What the exercise asks
In the records below, count the lines that have "Rerun" and answer with the number alone.

Provided records
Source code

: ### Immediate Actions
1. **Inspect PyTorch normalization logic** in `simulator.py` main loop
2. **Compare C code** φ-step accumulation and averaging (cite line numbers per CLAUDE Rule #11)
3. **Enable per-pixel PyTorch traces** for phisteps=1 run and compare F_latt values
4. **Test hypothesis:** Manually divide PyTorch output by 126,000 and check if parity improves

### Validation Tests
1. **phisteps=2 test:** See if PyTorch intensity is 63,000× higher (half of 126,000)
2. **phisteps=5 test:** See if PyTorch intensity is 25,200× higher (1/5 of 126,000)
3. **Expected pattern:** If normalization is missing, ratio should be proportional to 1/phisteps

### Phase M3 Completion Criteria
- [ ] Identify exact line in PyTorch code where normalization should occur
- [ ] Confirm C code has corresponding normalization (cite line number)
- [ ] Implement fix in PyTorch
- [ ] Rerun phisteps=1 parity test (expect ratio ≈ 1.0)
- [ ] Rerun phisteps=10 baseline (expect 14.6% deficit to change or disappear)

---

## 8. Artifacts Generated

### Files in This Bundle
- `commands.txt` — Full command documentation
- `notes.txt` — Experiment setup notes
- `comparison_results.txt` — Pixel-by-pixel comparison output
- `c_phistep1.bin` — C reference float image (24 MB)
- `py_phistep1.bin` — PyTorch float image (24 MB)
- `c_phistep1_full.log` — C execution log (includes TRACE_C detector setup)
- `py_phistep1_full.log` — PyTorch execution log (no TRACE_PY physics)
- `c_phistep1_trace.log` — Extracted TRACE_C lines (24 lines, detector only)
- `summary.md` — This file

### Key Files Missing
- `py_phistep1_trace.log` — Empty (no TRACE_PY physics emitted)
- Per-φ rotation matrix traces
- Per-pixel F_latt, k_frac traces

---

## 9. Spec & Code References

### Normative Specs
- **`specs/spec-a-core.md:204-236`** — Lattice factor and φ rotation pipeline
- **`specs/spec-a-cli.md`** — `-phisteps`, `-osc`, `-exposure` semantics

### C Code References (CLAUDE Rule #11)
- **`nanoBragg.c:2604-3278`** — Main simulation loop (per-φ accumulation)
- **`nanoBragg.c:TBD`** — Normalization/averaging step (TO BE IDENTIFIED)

Result of the exercise
2